Мне еще не исполнилось четырнадцати лет, а уж конец ученью! Как я рад! я уж затянут в сержантский мундир; днем хожу в караул и на ученье, а больше езжу по родне и начальникам; ночью завиваю пукли, пудрюсь и танцую до упада. Время бежит, и подумать – физически некогда. Батюшка учит меня ходить на поклоны и подличать; матушка показывает мне богатых невест. Когда я осмеливаюсь сделать какое-нибудь возражение, – это называют неповиновением родительской власти; когда мне случайно удается выговорить мысль, которую я не слыхал ни от батюшки, ни от матушки, – это называют вольнодумством. Меня бранят и грозят мне за все, за что бы должно хвалить, и хвалят за все, за что бы должно бранить. И естественное состояние души моей превратилось: я запуган, закружен; к тому же природа совсем некстати снабдила меня слабыми нервами, и я – оторопел на всю жизнь: на все мои душевные способности нашло какое-то онемение; нечему развернуть их: они еще в почке, а уж раздавлены всем, меня окружающим; нет предмета для мыслей; может быть, мог бы я думать, да не с чего начать и не умею; я также не могу вообразить, что можно о чем-нибудь думать, кроме моих ботфортов, как глухонемой не может себе вообразить, что такое звук… Между тем я пью и играю, ибо иначе меня назовут дурным товарищем, что бы мне было очень прискорбно.

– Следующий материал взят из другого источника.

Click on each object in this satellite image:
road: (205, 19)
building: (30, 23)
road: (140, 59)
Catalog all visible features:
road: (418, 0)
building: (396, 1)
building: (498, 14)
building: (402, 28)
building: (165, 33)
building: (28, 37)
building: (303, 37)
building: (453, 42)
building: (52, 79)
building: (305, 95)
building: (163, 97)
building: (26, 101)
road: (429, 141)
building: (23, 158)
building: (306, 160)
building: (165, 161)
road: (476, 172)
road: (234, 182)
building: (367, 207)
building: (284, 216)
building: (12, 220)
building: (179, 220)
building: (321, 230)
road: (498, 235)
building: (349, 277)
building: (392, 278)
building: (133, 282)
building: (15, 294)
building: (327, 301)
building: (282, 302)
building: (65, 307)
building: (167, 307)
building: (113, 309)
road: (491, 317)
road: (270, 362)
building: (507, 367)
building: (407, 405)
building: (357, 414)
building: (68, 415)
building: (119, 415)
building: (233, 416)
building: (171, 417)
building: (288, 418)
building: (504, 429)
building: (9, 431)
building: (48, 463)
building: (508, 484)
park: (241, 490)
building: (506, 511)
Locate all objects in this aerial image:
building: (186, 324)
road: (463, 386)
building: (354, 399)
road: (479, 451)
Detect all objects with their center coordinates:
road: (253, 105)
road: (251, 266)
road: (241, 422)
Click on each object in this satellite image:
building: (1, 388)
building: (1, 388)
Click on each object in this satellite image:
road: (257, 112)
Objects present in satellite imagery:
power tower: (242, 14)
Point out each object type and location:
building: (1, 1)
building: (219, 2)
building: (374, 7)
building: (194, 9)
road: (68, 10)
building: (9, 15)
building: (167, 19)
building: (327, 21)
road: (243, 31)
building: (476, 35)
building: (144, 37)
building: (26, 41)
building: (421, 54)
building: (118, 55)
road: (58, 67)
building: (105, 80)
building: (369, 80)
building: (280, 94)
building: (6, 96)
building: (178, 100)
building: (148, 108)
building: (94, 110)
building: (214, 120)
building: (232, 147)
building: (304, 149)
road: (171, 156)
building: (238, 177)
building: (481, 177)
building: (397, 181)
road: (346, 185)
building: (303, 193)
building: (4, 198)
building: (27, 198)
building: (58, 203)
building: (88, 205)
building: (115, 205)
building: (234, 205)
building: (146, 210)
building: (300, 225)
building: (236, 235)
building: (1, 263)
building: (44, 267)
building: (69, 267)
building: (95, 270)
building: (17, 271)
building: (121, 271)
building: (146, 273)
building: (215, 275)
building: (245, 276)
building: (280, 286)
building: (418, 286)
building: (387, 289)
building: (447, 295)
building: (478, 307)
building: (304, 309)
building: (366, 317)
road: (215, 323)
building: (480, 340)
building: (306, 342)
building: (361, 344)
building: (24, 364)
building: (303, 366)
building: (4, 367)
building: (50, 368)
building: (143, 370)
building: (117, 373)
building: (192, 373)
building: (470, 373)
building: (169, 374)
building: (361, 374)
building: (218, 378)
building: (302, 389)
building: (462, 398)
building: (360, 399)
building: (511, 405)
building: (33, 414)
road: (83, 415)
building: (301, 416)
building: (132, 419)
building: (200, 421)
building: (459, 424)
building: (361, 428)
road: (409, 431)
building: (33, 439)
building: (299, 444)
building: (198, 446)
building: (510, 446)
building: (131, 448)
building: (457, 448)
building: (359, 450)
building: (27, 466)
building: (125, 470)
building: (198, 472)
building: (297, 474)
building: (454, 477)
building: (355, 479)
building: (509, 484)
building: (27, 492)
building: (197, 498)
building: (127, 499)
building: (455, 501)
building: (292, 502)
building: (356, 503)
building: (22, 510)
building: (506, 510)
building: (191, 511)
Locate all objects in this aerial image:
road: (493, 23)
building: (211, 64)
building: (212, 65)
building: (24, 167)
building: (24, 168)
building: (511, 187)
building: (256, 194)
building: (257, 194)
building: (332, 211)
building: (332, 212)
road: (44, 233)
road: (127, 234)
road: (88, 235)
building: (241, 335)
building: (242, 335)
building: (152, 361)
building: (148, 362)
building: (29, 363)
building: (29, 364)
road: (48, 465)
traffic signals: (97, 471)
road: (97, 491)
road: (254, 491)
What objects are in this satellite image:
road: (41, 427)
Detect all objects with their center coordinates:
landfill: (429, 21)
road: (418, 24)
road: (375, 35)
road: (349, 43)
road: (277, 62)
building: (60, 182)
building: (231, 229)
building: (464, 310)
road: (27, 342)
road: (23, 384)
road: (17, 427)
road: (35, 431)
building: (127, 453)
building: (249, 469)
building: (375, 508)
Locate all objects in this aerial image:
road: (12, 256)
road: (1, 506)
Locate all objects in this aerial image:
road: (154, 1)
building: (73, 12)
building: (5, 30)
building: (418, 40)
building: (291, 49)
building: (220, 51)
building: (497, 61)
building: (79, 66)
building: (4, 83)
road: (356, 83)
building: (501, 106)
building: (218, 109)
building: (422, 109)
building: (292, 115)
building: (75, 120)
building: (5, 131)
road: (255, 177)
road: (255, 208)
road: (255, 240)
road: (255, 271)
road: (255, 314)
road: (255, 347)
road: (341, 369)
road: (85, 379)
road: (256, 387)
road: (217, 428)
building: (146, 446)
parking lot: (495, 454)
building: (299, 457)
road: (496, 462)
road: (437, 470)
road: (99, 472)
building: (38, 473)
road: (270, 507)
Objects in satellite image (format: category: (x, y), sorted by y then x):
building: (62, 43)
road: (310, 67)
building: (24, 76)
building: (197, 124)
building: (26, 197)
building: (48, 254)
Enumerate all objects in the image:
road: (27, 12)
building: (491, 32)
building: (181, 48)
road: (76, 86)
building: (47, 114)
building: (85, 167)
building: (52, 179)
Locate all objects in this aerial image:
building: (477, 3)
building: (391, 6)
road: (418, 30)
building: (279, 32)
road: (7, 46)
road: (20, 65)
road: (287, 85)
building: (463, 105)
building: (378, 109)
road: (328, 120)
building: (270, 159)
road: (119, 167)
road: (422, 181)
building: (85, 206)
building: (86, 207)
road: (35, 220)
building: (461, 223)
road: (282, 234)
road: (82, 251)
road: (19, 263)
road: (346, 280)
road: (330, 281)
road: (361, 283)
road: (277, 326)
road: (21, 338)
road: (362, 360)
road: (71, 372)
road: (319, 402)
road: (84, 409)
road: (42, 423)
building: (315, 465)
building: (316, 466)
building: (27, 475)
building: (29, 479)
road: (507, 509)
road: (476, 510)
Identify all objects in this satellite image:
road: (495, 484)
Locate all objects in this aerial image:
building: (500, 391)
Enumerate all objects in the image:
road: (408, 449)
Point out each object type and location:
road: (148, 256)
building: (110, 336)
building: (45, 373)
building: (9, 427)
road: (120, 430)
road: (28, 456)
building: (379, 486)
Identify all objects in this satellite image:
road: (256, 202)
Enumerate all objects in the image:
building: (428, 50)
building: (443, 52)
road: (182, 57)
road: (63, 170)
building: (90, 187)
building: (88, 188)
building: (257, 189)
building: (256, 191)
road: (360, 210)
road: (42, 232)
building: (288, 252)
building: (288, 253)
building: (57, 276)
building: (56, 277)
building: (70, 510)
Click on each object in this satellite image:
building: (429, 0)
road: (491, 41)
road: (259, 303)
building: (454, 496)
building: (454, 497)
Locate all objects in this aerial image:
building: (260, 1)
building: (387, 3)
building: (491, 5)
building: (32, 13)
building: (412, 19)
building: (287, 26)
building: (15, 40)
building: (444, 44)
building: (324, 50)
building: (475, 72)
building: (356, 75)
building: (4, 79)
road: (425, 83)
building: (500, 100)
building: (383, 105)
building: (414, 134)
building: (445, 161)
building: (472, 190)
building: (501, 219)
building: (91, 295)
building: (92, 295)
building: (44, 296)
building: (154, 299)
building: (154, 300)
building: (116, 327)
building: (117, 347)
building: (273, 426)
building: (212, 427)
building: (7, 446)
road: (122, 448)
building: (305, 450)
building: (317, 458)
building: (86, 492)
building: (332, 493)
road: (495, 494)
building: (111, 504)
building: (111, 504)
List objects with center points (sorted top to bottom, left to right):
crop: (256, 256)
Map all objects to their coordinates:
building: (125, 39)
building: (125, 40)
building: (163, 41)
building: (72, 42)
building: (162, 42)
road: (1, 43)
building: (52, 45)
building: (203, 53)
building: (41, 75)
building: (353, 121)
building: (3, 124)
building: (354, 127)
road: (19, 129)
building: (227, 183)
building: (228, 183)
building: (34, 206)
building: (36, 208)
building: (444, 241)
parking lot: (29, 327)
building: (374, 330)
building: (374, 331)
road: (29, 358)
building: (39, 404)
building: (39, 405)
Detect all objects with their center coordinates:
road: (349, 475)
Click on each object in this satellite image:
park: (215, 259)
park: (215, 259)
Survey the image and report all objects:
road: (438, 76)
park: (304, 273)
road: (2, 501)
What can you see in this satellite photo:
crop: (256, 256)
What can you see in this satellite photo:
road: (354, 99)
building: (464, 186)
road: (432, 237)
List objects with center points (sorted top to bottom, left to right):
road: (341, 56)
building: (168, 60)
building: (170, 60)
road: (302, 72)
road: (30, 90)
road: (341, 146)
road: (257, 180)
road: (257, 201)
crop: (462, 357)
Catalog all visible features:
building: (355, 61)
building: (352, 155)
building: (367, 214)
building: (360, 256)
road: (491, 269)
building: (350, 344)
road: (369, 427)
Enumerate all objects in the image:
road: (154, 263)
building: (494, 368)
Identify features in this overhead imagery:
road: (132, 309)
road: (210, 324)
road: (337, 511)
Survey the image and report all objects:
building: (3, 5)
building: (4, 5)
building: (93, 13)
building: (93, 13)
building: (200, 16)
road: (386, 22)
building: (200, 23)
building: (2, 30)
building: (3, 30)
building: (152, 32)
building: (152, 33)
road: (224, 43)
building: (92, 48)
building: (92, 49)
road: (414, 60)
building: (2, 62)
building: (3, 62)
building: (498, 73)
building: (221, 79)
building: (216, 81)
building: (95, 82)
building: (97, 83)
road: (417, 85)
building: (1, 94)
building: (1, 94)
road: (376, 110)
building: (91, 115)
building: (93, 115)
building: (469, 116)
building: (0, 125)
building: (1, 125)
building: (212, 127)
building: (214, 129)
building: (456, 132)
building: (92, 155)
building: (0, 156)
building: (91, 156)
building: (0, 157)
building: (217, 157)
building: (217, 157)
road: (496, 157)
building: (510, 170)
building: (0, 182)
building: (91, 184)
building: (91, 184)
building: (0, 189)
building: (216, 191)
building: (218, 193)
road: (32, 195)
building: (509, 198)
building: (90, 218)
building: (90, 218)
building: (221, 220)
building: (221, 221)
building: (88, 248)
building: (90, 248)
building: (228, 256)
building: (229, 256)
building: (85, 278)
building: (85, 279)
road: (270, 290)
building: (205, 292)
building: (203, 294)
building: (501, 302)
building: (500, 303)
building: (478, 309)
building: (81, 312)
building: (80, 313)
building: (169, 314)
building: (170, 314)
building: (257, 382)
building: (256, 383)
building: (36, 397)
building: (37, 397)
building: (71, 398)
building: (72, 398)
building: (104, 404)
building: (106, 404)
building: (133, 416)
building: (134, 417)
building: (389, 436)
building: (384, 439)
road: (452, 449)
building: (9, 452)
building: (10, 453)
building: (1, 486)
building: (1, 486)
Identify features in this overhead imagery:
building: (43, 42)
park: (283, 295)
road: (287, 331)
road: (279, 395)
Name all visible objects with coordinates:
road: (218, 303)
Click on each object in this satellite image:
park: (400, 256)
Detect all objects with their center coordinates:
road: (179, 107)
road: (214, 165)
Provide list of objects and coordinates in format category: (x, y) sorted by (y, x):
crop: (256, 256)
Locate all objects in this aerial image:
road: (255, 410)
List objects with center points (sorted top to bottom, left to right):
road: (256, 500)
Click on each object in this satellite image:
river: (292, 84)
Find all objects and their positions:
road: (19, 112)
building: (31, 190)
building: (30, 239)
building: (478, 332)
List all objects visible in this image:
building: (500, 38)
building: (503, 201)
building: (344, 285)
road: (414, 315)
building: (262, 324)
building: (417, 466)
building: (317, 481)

Все женятся. Надобно жениться и мне. Вот я женат. Жена мне под пару. А я все тот же: в голове у меня до сих пор одни батюшкины мысли: если как-нибудь прийдет мне в голову мысль, непохожая на батюшкину, то я от нее отмаливаюсь, как от бесовского наваждения; боюсь быть дурным сыном, ибо хоть не понимаю, в чем состоит добродетель, но мне по инстинкту хочется быть добродетельным. Вот почему утром мы с женою сводим разные счеты, – ибо батюшка пуще совести наказал мне не растерять имение, а потом, – потом туалет, обед, карты, танцы. Мы живем очень весело; время бежит, и очень скоро. Когда мне по инстинкту захочется переменить что-нибудь в нашем образе жизни, – жена мне грозит названием дурного мужа, и я продолжаю ей покоряться, потому что мне хочется сохранить уже приобретенное мною название истинного христианина и человека с правилами. Этому много помогает то, что я усердно езжу к родне и не пропускаю ни одних именин и ни одного рождения.

Вот у меня дети; я очень рад; говорят, что их надобно воспитывать, – почему не так! В чем состоит воспитание – мне некогда было подумать, и потому я счел за лучшее воспользоваться батюшкиными советами и стал детей точно так же воспитывать, как меня воспитывали, и говорить им точно те же слова, которые мне батюшка говорил. Так гораздо покойнее! Правда, многие из его слов я повторяю так, по привычке, кстати и некстати, не присоединяя к ним никакого смысла, – но что нужды! – очевидно, что отец не мог желать мне худого, и потому все-таки его слова принесут моим детям пользу, и опытность отцов не будет потеряна для детей. Иногда, от такого повторения чужих слов, у меня краска вспыхивает в лице; но чем другим, если не таким беспрестанным памятованием отцовских наставлений, можно лучше доказать сыновнее почтение и что мне, в свою очередь, может доставить больше прав на такое же почтение детей моих? – не знаю.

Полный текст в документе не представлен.